Unix epoch time (also known as epoch time, Unix time, Unix epoch, etc) represents the number of seconds (or milliseconds, microseconds, or nanoseconds) that have elapsed since January 1, 1970, at 00:00:00 UTC.

Unix epoch time representation is widely used in computing systems.

DuckDB’s Epoch Function Family

DuckDB provides some epoch...() functions that are designed specifically for working with epoch times, each with a different level of precision. There are also some other functions that deal with epoch values.

In particular:

  • epoch(): Returns the total number of seconds since the epoch.
  • epoch_ms(): Returns the total number of milliseconds since the epoch. This function can also be used the other way around; to convert integer milliseconds since the epoch to a timestamp.
  • epoch_us(): Returns the total number of microseconds since the epoch.
  • epoch_ns(): Return the total number of nanoseconds since the epoch.
  • make_timestamp(): This function can accept a Unix epoch value as its argument in order to convert integer microseconds since the epoch to a timestamp.
  • to_timestamp(): Converts seconds since the epoch to a timestamp with time zone.

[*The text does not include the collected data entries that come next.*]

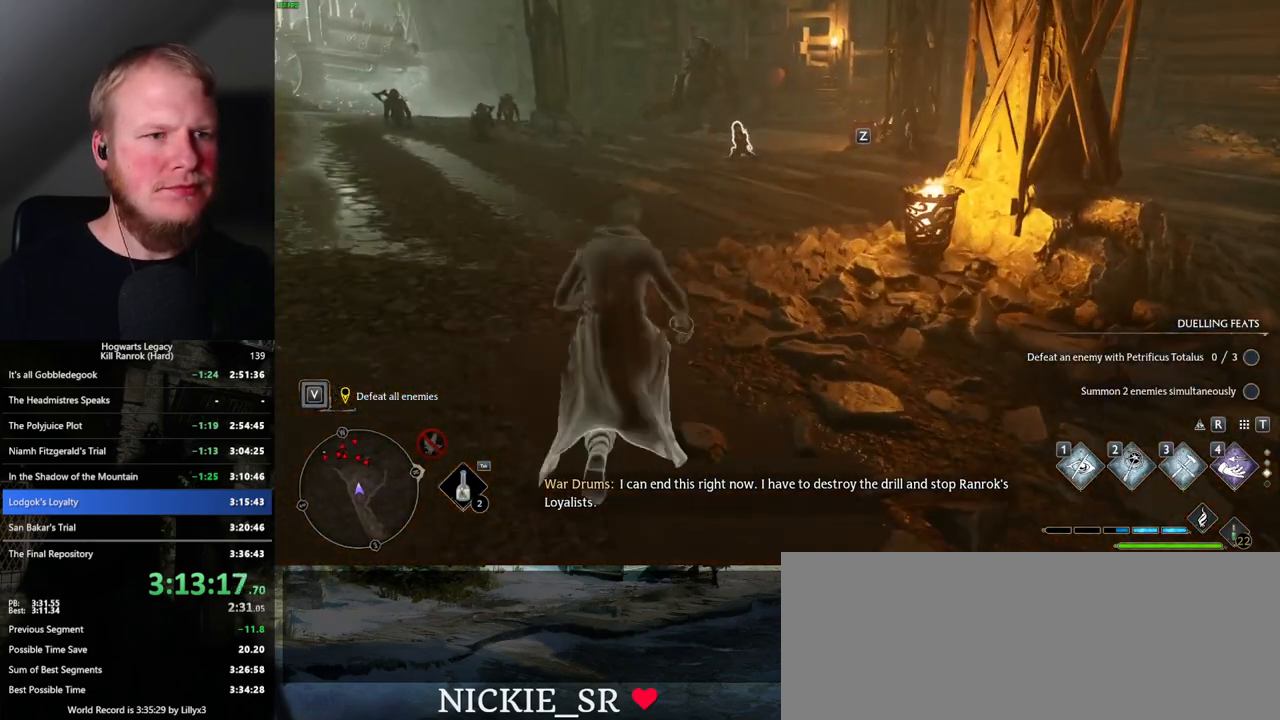
{"keys": ["w"], "mouse": [], "events": []}
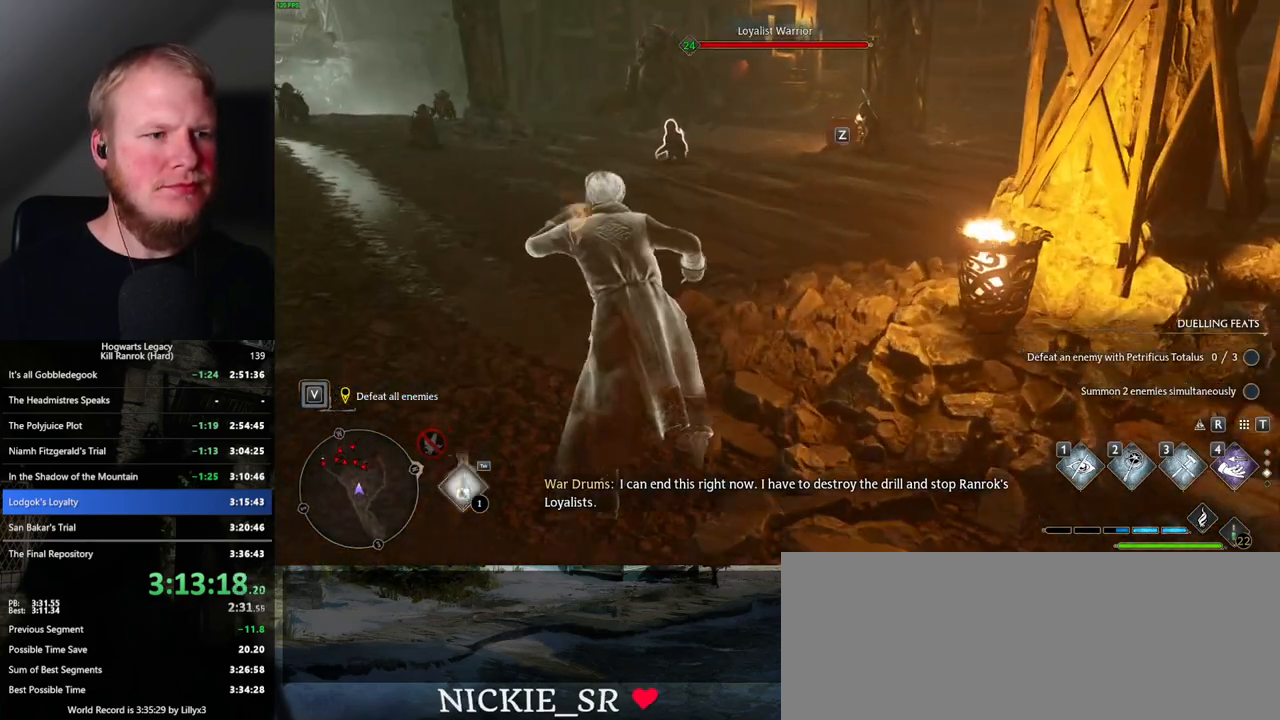
{"keys": ["space", "w"], "mouse": [], "events": [[67, "space", "down"]]}
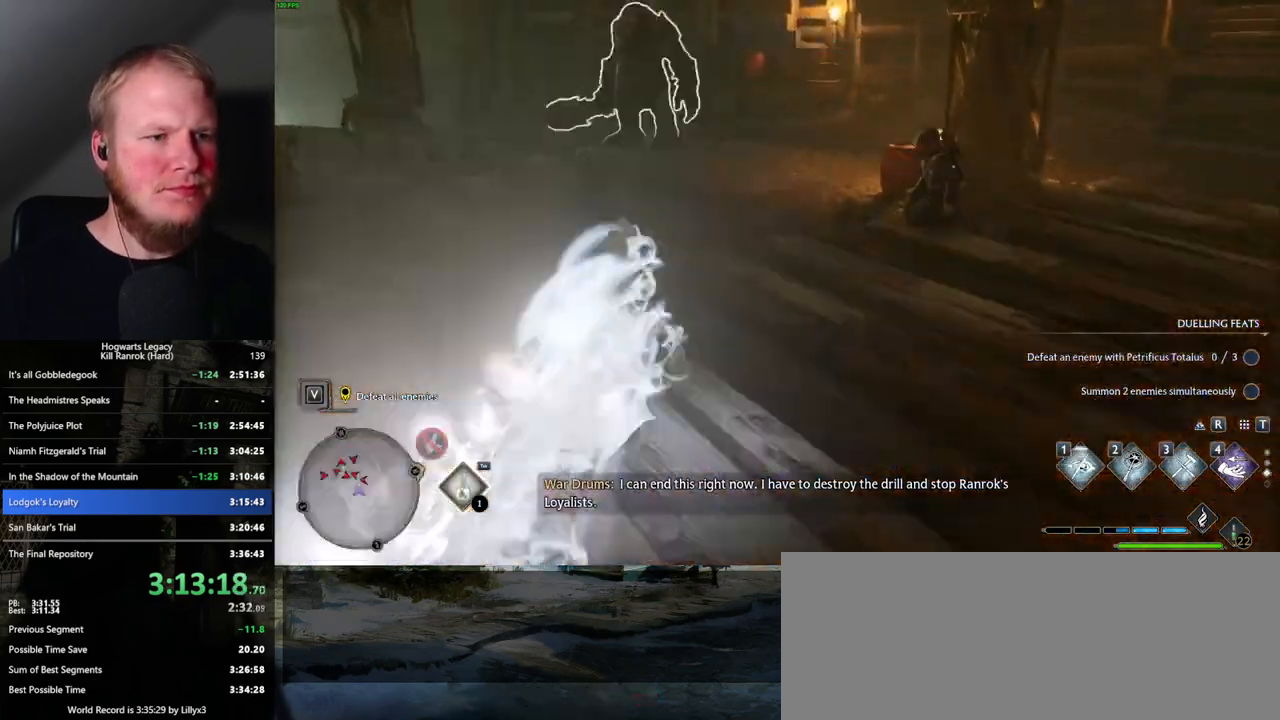
{"keys": ["space", "w"], "mouse": [], "events": [[167, "space", "up"], [450, "space", "down"]]}
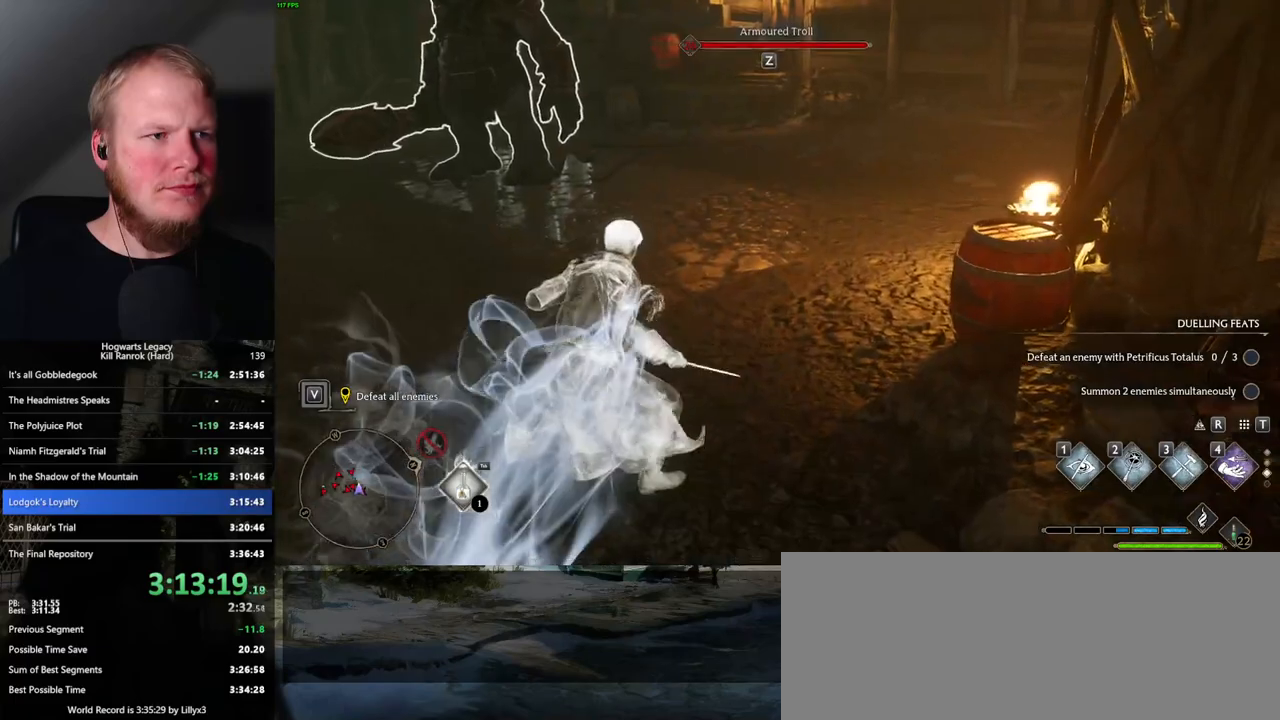
{"keys": ["space", "w"], "mouse": [], "events": []}
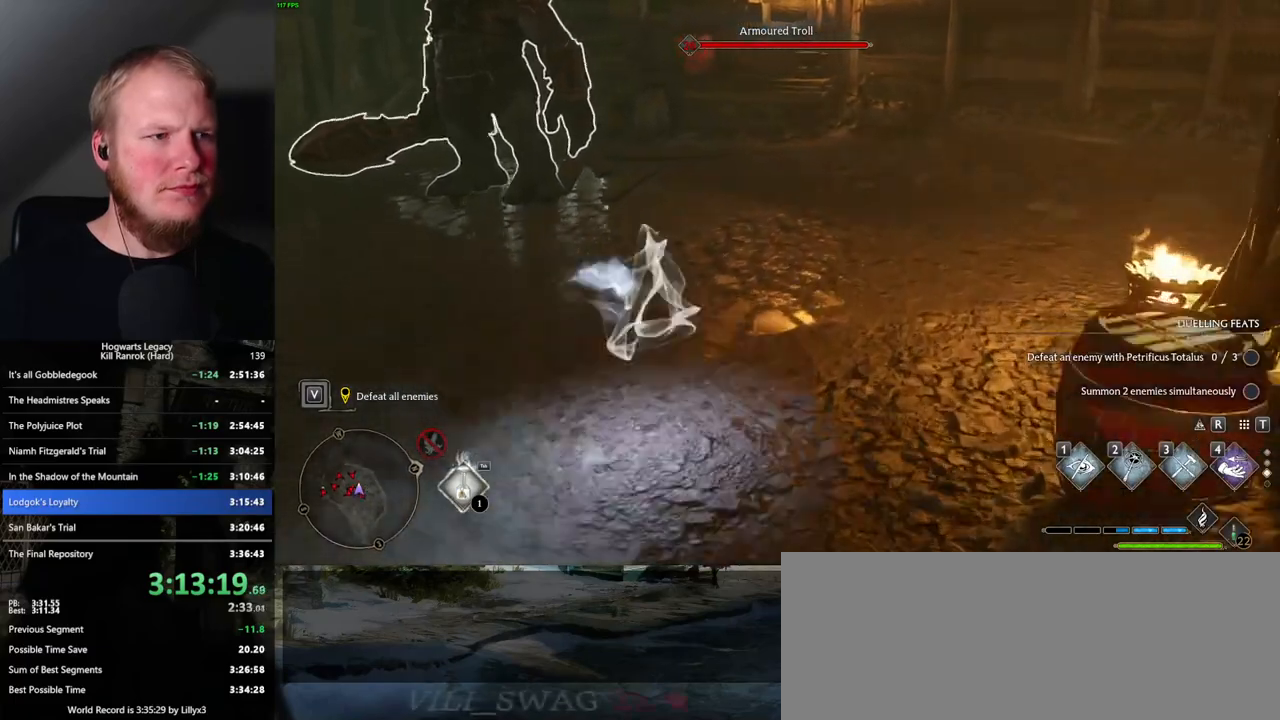
{"keys": ["w"], "mouse": [], "events": [[67, "space", "up"]]}
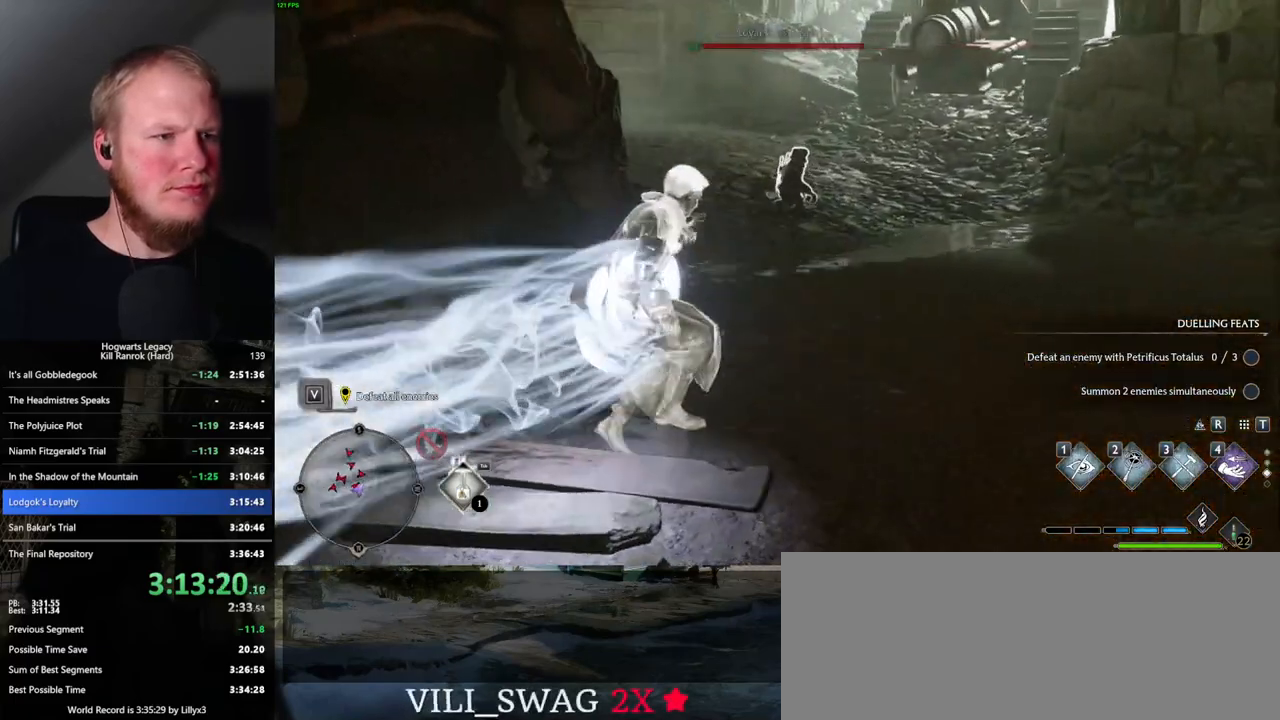
{"keys": ["tab"], "mouse": [], "events": [[17, "tab", "down"], [17, "w", "up"]]}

Converting Timestamps to Epoch Values

epoch()

The epoch() function converts a timestamp to the number of seconds since the Unix epoch:

SELECT epoch(current_timestamp);

Output:

+--------------------------+
| epoch(current_timestamp) |
+--------------------------+
| 1741642083.855 |
+--------------------------+

epoch_ms()

The epoch_ms() function converts a timestamp to the number of milliseconds since the Unix epoch:

SELECT epoch_ms(current_timestamp);

Result:

+-----------------------------+
| epoch_ms(current_timestamp) |
+-----------------------------+
| 1741642181783 |
+-----------------------------+

epoch_us()

The epoch_us() function converts a timestamp to the number of microseconds since the Unix epoch:

SELECT epoch_us(current_timestamp);

Output:

+-----------------------------+
| epoch_us(current_timestamp) |
+-----------------------------+
| 1741642220332000 |
+-----------------------------+

epoch_ns()

The epoch_ns() function converts a timestamp to the number of nanoseconds since the Unix epoch:

SELECT epoch_ns(current_timestamp);

Output:

+-----------------------------+
| epoch_ns(current_timestamp) |
+-----------------------------+
| 1741642284766000000 |
+-----------------------------+

Converting Epoch Values to Timestamps

Some of these functions enable us to work in reverse, converting an epoch value back to a timestamp.

epoch_ms() – From Milliseconds to Timestamp

SELECT epoch_ms(1615460745123);

Result:

+-------------------------+
| epoch_ms(1615460745123) |
+-------------------------+
| 2021-03-11 11:05:45.123 |
+-------------------------+

make_timestamp() – From Microseconds to Timestamp

SELECT make_timestamp(1615460745123456);

Result:

+----------------------------------+
| make_timestamp(1615460745123456) |
+----------------------------------+
| 2021-03-11 11:05:45.123456 |
+----------------------------------+

to_timestamp() – From Seconds to Timestamp with Time Zone

SELECT to_timestamp(1615460745.123456);

Result:

+---------------------------------+
| to_timestamp(1615460745.123456) |
+---------------------------------+
| 2021-03-11 21:05:45.123456+10 |
+---------------------------------+

Time Difference Calculation

Here’s an example of calculating the time difference between two events in seconds:

SELECT 
    timestamp '2024-10-15 14:30:00' - timestamp '2023-10-15 12:15:30' AS interval_difference,
    epoch(timestamp '2024-10-15 14:30:00') - epoch(timestamp '2023-10-15 12:15:30') AS seconds_difference;

Result:

+---------------------+--------------------+
| interval_difference | seconds_difference |
+---------------------+--------------------+
| 366 days 02:14:30 | 31630470.0 |
+---------------------+--------------------+

The left column returned the result as an INTERVAL value, whereas the right column returned the number of seconds as a DOUBLE value.